• What is expected:
Read the records and write them out again exactly.

• Record extracts:
──────────
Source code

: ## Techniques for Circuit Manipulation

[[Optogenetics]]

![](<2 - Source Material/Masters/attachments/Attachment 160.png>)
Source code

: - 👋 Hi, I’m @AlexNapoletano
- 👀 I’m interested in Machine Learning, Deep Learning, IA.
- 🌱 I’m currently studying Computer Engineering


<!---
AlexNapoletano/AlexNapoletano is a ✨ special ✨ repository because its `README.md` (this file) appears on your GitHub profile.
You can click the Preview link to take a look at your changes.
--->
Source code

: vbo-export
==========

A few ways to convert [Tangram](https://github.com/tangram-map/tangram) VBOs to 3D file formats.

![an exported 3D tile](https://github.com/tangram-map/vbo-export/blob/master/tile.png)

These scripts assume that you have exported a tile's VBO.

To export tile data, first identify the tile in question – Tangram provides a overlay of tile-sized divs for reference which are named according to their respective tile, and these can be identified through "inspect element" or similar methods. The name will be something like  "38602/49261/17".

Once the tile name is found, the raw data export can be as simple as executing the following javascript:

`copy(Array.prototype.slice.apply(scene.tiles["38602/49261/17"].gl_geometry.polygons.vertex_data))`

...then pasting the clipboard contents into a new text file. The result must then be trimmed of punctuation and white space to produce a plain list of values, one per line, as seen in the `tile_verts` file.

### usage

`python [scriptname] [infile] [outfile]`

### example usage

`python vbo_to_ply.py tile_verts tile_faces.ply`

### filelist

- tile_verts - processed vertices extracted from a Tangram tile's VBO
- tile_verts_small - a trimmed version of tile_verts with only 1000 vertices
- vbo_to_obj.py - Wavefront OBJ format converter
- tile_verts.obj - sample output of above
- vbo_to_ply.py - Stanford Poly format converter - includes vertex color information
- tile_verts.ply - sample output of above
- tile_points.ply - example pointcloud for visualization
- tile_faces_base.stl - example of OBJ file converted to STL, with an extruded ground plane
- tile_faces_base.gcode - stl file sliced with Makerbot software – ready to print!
──────────
• Exercise response:
Source code

: ## Techniques for Circuit Manipulation

[[Optogenetics]]

![](<2 - Source Material/Masters/attachments/Attachment 160.png>)
Source code

: - 👋 Hi, I’m @AlexNapoletano
- 👀 I’m interested in Machine Learning, Deep Learning, IA.
- 🌱 I’m currently studying Computer Engineering


<!---
AlexNapoletano/AlexNapoletano is a ✨ special ✨ repository because its `README.md` (this file) appears on your GitHub profile.
You can click the Preview link to take a look at your changes.
--->
Source code

: vbo-export
==========

A few ways to convert [Tangram](https://github.com/tangram-map/tangram) VBOs to 3D file formats.

![an exported 3D tile](https://github.com/tangram-map/vbo-export/blob/master/tile.png)

These scripts assume that you have exported a tile's VBO.

To export tile data, first identify the tile in question – Tangram provides a overlay of tile-sized divs for reference which are named according to their respective tile, and these can be identified through "inspect element" or similar methods. The name will be something like  "38602/49261/17".

Once the tile name is found, the raw data export can be as simple as executing the following javascript:

`copy(Array.prototype.slice.apply(scene.tiles["38602/49261/17"].gl_geometry.polygons.vertex_data))`

...then pasting the clipboard contents into a new text file. The result must then be trimmed of punctuation and white space to produce a plain list of values, one per line, as seen in the `tile_verts` file.

### usage

`python [scriptname] [infile] [outfile]`

### example usage

`python vbo_to_ply.py tile_verts tile_faces.ply`

### filelist

- tile_verts - processed vertices extracted from a Tangram tile's VBO
- tile_verts_small - a trimmed version of tile_verts with only 1000 vertices
- vbo_to_obj.py - Wavefront OBJ format converter
- tile_verts.obj - sample output of above
- vbo_to_ply.py - Stanford Poly format converter - includes vertex color information
- tile_verts.ply - sample output of above
- tile_points.ply - example pointcloud for visualization
- tile_faces_base.stl - example of OBJ file converted to STL, with an extruded ground plane
- tile_faces_base.gcode - stl file sliced with Makerbot software – ready to print!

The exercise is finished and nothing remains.